# [REQUIREMENT]
Only the lines that include "unconnected" should be copied from the data below.

# [Circuit design data]
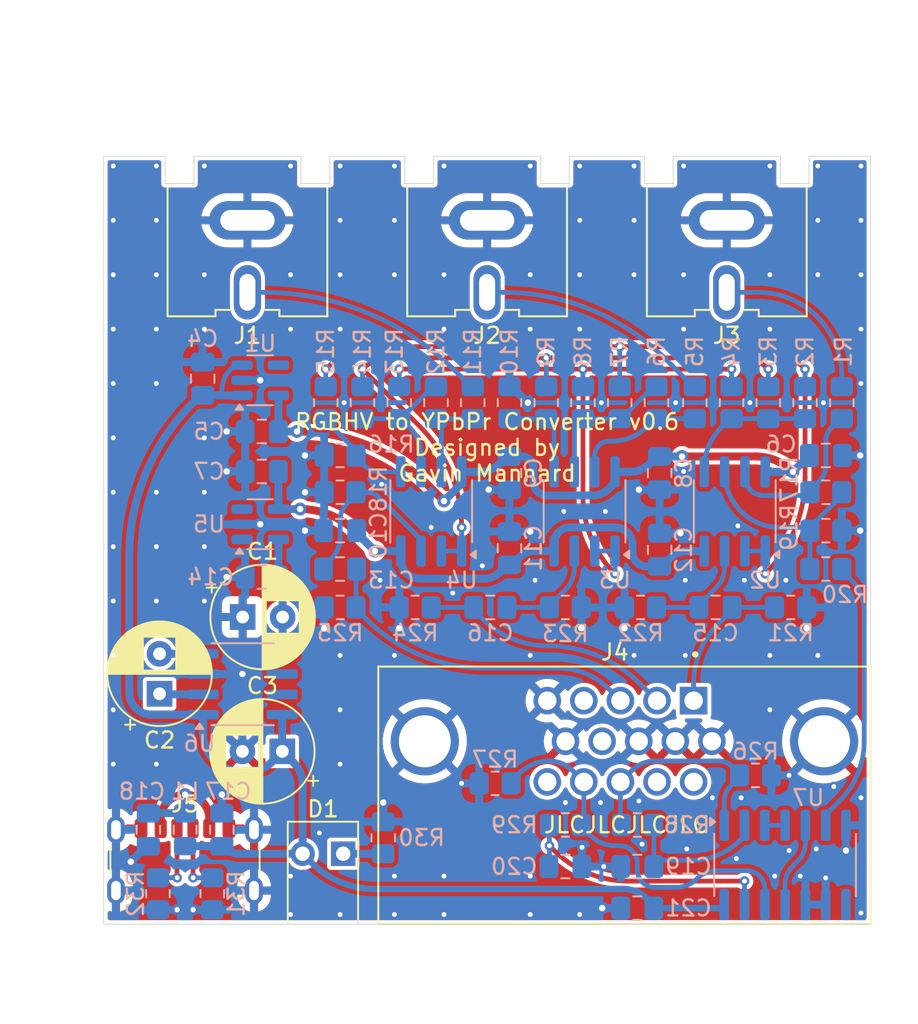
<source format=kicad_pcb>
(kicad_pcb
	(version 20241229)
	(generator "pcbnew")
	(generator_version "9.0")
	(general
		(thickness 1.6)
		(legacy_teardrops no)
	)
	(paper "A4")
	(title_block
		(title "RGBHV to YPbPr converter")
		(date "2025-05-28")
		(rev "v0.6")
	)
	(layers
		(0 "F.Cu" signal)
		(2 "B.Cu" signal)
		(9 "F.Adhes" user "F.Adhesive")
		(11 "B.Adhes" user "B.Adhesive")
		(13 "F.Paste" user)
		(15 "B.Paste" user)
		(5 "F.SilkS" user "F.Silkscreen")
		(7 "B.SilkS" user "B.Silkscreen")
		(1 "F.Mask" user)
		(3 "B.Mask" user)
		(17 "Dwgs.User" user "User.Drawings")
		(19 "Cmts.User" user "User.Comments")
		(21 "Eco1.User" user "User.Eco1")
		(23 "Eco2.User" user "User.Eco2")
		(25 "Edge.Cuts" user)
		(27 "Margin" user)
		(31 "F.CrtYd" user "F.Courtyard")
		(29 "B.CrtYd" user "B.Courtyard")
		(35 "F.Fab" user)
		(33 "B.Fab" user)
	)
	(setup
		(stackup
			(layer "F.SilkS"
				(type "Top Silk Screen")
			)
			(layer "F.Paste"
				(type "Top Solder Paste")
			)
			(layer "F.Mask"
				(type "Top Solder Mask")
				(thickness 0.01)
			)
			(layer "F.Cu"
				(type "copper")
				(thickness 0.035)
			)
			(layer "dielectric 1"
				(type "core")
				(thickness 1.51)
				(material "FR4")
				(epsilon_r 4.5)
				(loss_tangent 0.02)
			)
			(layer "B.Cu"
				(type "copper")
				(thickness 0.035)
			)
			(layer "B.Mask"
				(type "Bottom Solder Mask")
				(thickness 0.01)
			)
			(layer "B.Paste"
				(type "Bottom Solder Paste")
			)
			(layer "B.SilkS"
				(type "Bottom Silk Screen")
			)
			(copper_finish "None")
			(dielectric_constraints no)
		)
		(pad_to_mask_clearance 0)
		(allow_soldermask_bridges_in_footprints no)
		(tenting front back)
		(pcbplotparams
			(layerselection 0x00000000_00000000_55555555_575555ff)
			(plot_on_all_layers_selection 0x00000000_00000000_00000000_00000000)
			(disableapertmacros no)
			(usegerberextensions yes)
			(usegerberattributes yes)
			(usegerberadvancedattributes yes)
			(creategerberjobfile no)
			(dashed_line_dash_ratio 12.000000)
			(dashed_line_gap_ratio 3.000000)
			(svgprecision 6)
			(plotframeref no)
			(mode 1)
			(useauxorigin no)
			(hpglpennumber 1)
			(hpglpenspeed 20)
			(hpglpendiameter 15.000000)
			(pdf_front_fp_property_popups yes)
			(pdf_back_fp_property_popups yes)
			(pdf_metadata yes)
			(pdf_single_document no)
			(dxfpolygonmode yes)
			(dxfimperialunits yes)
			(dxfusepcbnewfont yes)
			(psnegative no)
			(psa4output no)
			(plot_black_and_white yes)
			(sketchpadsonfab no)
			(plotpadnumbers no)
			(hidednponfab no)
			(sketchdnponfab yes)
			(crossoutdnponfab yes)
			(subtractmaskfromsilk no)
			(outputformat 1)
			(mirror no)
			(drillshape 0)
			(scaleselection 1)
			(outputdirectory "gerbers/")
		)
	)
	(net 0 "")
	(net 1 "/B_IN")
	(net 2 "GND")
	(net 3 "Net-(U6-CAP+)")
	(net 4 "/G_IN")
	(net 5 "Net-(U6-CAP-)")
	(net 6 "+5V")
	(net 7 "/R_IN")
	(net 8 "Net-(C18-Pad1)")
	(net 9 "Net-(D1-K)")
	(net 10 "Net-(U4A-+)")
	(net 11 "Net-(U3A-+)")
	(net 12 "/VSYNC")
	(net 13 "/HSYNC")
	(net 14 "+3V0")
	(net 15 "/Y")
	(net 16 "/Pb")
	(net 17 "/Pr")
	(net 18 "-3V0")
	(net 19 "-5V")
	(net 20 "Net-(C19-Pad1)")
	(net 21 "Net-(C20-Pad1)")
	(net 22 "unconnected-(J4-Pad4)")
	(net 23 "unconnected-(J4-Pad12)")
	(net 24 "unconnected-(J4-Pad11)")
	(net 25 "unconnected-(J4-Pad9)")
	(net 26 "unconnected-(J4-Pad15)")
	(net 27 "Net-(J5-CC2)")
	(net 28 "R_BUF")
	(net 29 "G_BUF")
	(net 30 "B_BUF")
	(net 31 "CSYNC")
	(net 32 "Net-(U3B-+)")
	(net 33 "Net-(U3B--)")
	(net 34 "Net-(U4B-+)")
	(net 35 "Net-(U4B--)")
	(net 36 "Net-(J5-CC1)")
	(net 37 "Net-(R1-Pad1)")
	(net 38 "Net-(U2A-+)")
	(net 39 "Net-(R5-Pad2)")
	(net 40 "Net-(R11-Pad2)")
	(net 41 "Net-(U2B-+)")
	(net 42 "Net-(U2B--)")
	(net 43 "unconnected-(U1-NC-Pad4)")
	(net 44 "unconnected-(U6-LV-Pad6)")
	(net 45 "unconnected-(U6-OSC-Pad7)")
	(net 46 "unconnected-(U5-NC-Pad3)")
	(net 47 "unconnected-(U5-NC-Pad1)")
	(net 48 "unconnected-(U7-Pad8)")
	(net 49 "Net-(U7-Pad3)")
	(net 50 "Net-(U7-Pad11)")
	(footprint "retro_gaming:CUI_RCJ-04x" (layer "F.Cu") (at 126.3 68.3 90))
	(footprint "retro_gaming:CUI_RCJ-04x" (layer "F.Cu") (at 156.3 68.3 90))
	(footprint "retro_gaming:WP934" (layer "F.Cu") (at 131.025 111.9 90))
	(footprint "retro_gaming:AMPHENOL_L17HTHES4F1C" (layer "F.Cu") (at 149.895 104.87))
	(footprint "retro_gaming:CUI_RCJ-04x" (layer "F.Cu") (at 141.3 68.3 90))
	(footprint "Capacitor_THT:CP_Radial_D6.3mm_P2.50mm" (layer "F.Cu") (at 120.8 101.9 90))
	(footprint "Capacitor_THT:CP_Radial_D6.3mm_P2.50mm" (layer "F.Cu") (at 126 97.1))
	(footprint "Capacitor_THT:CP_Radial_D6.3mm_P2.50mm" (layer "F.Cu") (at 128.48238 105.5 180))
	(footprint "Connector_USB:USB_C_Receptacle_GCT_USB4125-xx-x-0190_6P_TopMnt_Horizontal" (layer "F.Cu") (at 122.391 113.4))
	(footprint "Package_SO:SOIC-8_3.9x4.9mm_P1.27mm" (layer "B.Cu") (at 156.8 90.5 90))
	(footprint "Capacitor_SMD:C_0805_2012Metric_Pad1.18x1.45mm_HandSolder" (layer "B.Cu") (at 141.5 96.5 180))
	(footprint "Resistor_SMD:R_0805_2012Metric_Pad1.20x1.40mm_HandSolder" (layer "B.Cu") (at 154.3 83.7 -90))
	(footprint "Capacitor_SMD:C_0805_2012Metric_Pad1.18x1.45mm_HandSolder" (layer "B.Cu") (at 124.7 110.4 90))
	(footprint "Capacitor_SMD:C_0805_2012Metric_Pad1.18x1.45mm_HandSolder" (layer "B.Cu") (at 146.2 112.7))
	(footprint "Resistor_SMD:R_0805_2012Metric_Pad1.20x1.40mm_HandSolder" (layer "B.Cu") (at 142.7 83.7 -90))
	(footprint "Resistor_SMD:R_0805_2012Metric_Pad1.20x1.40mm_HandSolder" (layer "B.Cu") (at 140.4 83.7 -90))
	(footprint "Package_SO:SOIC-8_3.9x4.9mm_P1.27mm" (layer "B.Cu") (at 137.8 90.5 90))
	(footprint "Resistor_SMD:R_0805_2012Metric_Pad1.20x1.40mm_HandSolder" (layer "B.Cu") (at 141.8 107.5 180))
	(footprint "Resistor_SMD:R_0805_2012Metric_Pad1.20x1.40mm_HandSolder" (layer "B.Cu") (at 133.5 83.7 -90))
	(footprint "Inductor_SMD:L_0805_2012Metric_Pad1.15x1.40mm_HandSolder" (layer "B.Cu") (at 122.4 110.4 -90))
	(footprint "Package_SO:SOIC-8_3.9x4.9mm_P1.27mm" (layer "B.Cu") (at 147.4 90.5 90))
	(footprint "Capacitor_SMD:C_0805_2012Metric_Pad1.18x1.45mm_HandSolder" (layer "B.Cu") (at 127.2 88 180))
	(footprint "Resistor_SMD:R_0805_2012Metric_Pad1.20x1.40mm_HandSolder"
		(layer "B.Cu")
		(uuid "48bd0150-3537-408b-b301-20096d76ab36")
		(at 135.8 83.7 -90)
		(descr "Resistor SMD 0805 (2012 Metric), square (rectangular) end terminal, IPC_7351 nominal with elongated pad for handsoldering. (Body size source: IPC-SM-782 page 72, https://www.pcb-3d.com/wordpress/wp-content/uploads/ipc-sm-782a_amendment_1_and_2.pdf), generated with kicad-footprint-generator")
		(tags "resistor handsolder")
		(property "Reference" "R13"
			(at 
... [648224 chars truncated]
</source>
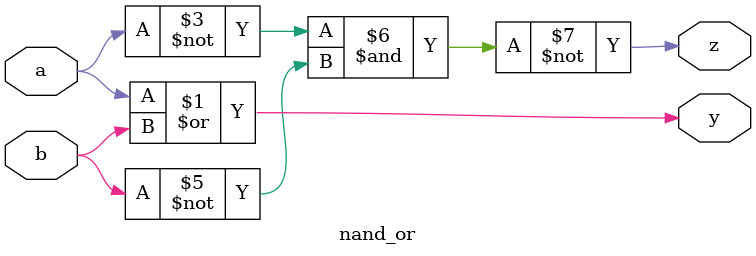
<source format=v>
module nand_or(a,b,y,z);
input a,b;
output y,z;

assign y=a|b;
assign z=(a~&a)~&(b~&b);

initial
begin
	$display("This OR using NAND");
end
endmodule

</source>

# [SOLUTION FOR THIS EXERCISE]
	(net 22 "unconnected-(J4-Pad4)")
	(net 23 "unconnected-(J4-Pad12)")
	(net 24 "unconnected-(J4-Pad11)")
	(net 25 "unconnected-(J4-Pad9)")
	(net 26 "unconnected-(J4-Pad15)")
	(net 43 "unconnected-(U1-NC-Pad4)")
	(net 44 "unconnected-(U6-LV-Pad6)")
	(net 45 "unconnected-(U6-OSC-Pad7)")
	(net 46 "unconnected-(U5-NC-Pad3)")
	(net 47 "unconnected-(U5-NC-Pad1)")
	(net 48 "unconnected-(U7-Pad8)")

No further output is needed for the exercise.